Олдор с отвращением смотрел на то, как Жусар пожирает коричневатое мясо, залитое собственной кровью. Он просто не мог поверить, что вне загона может быть ещё хуже:
— Допустим, тебе виднее. Но чудовище, которое таскает с собой гроб. Зачем оно нужно в Цыплятнике, исполняет роль хитрого лиса или что?
— Ты про кладбищенского голема. Мы дали ему имя: дядюшка Выр. Он так звучно рычит, до дрожи пробирает. У-ух! Предположительно, голем исполняет роль мамаши, педагога или тренера. В общем, именно дядюшка Выр закаляет наши тело и характер. Он решает, когда «детишки готовы к свободному плаванью», — доедая мясо рассказал Жусар.
— Весьма логично. Так значит он сам открывает ворота, перестаёт нападать?
— Размечтался... Ключ в его гробу, который всегда с ним. Лишь тот сможет открыть ворота, кто доберётся до него. Это уже не предположение. Самая первая запись в книге именно о ключе и воротах.
— Кому-то удавалось выбраться? — спросил Олдор.
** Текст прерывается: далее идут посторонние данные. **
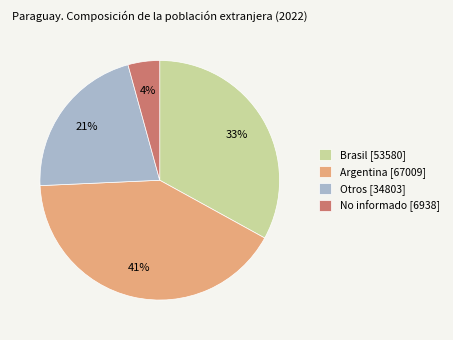

To the nearest percent, what percentage of the pie is Argentina?

41%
— Конечно. На каждую сотню, или тысячу приходится примерно один, кто сможет уйти. Тебе, я уверен, интересно: почему за двадцать лет я так и не выбрался наружу? — спросил Жусар и посмотрел на скелета, затем его единственный глаз, как-бы невзначай, покосился на золотое кольцо.
— Угу, — кивнул Олдор.
— А я решил накопить миллион душ в Цыплятнике. Да, это в сотни раз дольше, чем снаружи. Я так думаю и вряд ли ошибаюсь... Но суть в том, что здесь я уже точно не ошибусь, не получу смертельный сюрприз. Ну и плевать, что я потрачу на это несколько веков, куда мне торопиться? Аха-хах, да, и умереть я уже успел, — закатился в гоготе он. Олдора насторожил этот слегка безумный смех, но он ничего не ответил.
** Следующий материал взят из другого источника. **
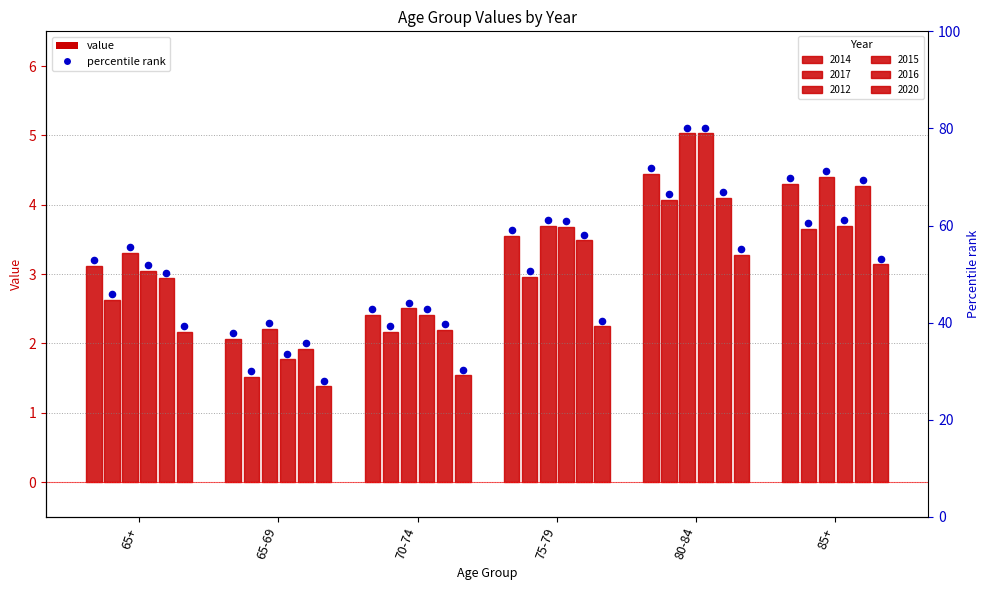

Which series reaches the maximum Y coordinate?

2012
— Знаешь... горбатого могила не исправит, это вздорный трёп, ведь холмик над могилой — это всё тот-же горб... Я имею в виду, что люди даже после смерти не меняются. Вот сдох какой-нибудь беспринципный головорез, он попадёт сюда или в любое другое место Земли Нежити, но, как был головорезом, так им и останется. С храмовниками совсем печальная история, в них нет ни капли плохого... Превращаясь в скелетов, после смерти, они стараются всем помочь. Не умея драться, они становятся лёгкой добычей. Умершие храмовники, занимают самый низ в новой, нашей, иерархии. А нет, ниже них только дети... Храмовники, которых больше, чем детей, становятся кормом, быстрее всех теряют человечность. Спасибо нашему религиозному королевству и гениальному королю. Ох, Дустоф, знал бы ты сколько душ я вытянул из тупых храмовников, но детей я не трогал. Вот я о чём, ты сам-то, кто такой? — Жустар насторожился. Он знал, что когда называют чьё-то имя, то его носитель невольно оборачивается, напрягается, одним словом — реагирует. Но умный скелет будто не услышал своё имя.
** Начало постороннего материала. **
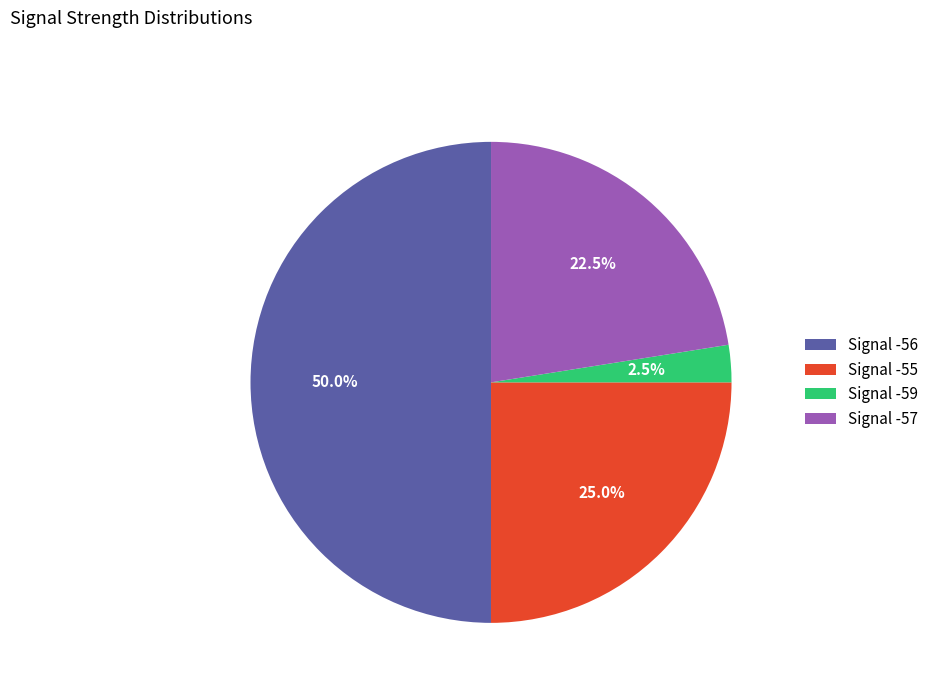

Does Signal -57 account for over 50% of the chart?

No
— Я... профессор, преподавал историю, — замешкавшись, ответил Олдор.
— Хорош. А то я уже было подумал, что передо мной сам король восседает. Аха… — снова этот противный смешок, — стало быть ты умер своей смертью?
— Да, своей. Кажется, это было дома, может во сне, а может и нет. Толком не помню, — Олдор отвечал, как на допросе. Он боялся, что Жусар пытается вывести его на чистую воду. И оказался совершенно прав:
— Холера. Мне надоело! — Жусар, не отрываясь от бревна, достал меч, — я больше не буду притворяться. Любой помнит, как он умер!